The ATS is a cynically politicised version of the ITS, and was adopted by ACEM to reflect a view that “community standards” demand any patient with any complaint is seen promptly in the ED. This suited the college which could use it to argue the case for a vast expansion in the specialist ED workforce to meet targets that are not grounded in any clinical reality beyond the fact that ATS 1 and 2 patients should be seen very quickly. This has now become so ingrained in the thinking of governments that it has led to blunt instruments such as the NEAT aka “four hour rule” to drive clinical care.
One would hope that a review of the ATS would correct some of this insanity, but as ACEM is in a Faustian pact with governments that run EDs it seems highly unlikely that this will occur. We are losing sight of the purpose of emergency medicine, and my own college is complicit in this.

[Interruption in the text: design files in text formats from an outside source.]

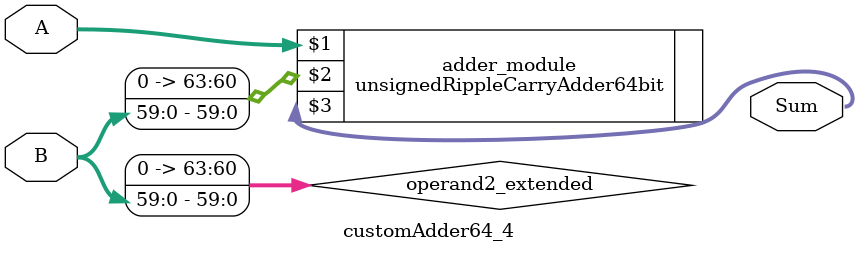
<source format=v>
module customAdder64_4(
                        input [63 : 0] A,
                        input [59 : 0] B,
                        
                        output [64 : 0] Sum
                );

        wire [63 : 0] operand2_extended;
        
        assign operand2_extended =  {4'b0, B};
        
        unsignedRippleCarryAdder64bit adder_module(
            A,
            operand2_extended,
            Sum
        );
        
        endmodule
        
</source>
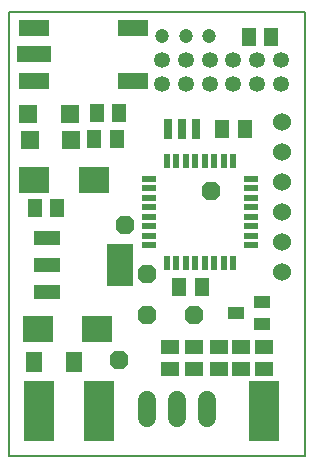
<source format=gts>
G75*
%MOIN*%
%OFA0B0*%
%FSLAX24Y24*%
%IPPOS*%
%LPD*%
%AMOC8*
5,1,8,0,0,1.08239X$1,22.5*
%
%ADD10C,0.0080*%
%ADD11R,0.0512X0.0591*%
%ADD12R,0.0276X0.0669*%
%ADD13R,0.0220X0.0500*%
%ADD14R,0.0500X0.0220*%
%ADD15C,0.0600*%
%ADD16R,0.0551X0.0709*%
%ADD17R,0.0984X0.0551*%
%ADD18R,0.1181X0.0551*%
%ADD19R,0.0591X0.0591*%
%ADD20R,0.0591X0.0512*%
%ADD21R,0.1024X0.0866*%
%ADD22R,0.0551X0.0394*%
%ADD23R,0.1000X0.2000*%
%ADD24R,0.0880X0.0480*%
%ADD25R,0.0866X0.1417*%
%ADD26C,0.0472*%
%ADD27OC8,0.0630*%
%ADD28C,0.0531*%
%ADD29C,0.0600*%
D10*
X003400Y002938D02*
X013264Y002938D01*
X013264Y017732D01*
X003400Y017732D01*
X003400Y002938D01*
D11*
X009088Y008563D03*
X009837Y008563D03*
X005024Y011188D03*
X004276Y011188D03*
X006256Y013500D03*
X007004Y013500D03*
X007079Y014356D03*
X006331Y014356D03*
X010526Y013813D03*
X011274Y013813D03*
X011403Y016893D03*
X012151Y016893D03*
D12*
X009647Y013813D03*
X009175Y013813D03*
X008703Y013813D03*
D13*
X008673Y012753D03*
X008988Y012753D03*
X009303Y012753D03*
X009618Y012753D03*
X009932Y012753D03*
X010247Y012753D03*
X010562Y012753D03*
X010877Y012753D03*
X010877Y009373D03*
X010562Y009373D03*
X010247Y009373D03*
X009932Y009373D03*
X009618Y009373D03*
X009303Y009373D03*
X008988Y009373D03*
X008673Y009373D03*
D14*
X008085Y009960D03*
X008085Y010275D03*
X008085Y010590D03*
X008085Y010905D03*
X008085Y011220D03*
X008085Y011535D03*
X008085Y011850D03*
X008085Y012165D03*
X011465Y012165D03*
X011465Y011850D03*
X011465Y011535D03*
X011465Y011220D03*
X011465Y010905D03*
X011465Y010590D03*
X011465Y010275D03*
X011465Y009960D03*
D15*
X012525Y010063D03*
X012525Y011063D03*
X012525Y012063D03*
X012525Y013063D03*
X012525Y014063D03*
X012525Y009063D03*
D16*
X005581Y006050D03*
X004243Y006050D03*
D17*
X004246Y015427D03*
X004246Y017198D03*
X007554Y017198D03*
X007554Y015427D03*
D18*
X004246Y016313D03*
D19*
X004059Y014331D03*
X004097Y013475D03*
X005437Y014331D03*
X005475Y013475D03*
D20*
X008775Y006562D03*
X009588Y006562D03*
X010400Y006562D03*
X011150Y006562D03*
X011900Y006562D03*
X011900Y005813D03*
X011150Y005813D03*
X010400Y005813D03*
X009588Y005813D03*
X008775Y005813D03*
D21*
X006353Y007162D03*
X004384Y007162D03*
X004260Y012138D03*
X006229Y012138D03*
D22*
X011833Y008062D03*
X010967Y007688D03*
X011833Y007313D03*
D23*
X011900Y004438D03*
X006400Y004438D03*
X004400Y004438D03*
D24*
X004680Y008384D03*
X004680Y009294D03*
X004680Y010204D03*
D25*
X007120Y009294D03*
D26*
X008517Y016919D03*
X009304Y016919D03*
X010091Y016919D03*
D27*
X010150Y011750D03*
X007275Y010625D03*
X008025Y009000D03*
X008025Y007625D03*
X009588Y007625D03*
X007088Y006125D03*
D28*
X008525Y015338D03*
X009312Y015338D03*
X010100Y015338D03*
X010887Y015338D03*
X011675Y015338D03*
X012462Y015338D03*
X012462Y016125D03*
X011675Y016125D03*
X010887Y016125D03*
X010100Y016125D03*
X009312Y016125D03*
X008525Y016125D03*
D29*
X008025Y004800D02*
X008025Y004200D01*
X009025Y004200D02*
X009025Y004800D01*
X010025Y004800D02*
X010025Y004200D01*
M02*

</source>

Good article Aniello and timely. As you point out the system has so many weaknesses. All your points are valid. The triage system is meant to apply to emergency presentations but of course ED’s are now being used as go to places for non urgent issues and “free” consultations.
One of the major weaknesses is who actually assigns the score. Appropriate scoring requires skilled history taking and good clinical acumen both of which may be absent, especially in rural hospitals.
What will happen if a patient is given priority 5-7, goes home to avoid the fee and dies? Who is responsible, the triage nurse?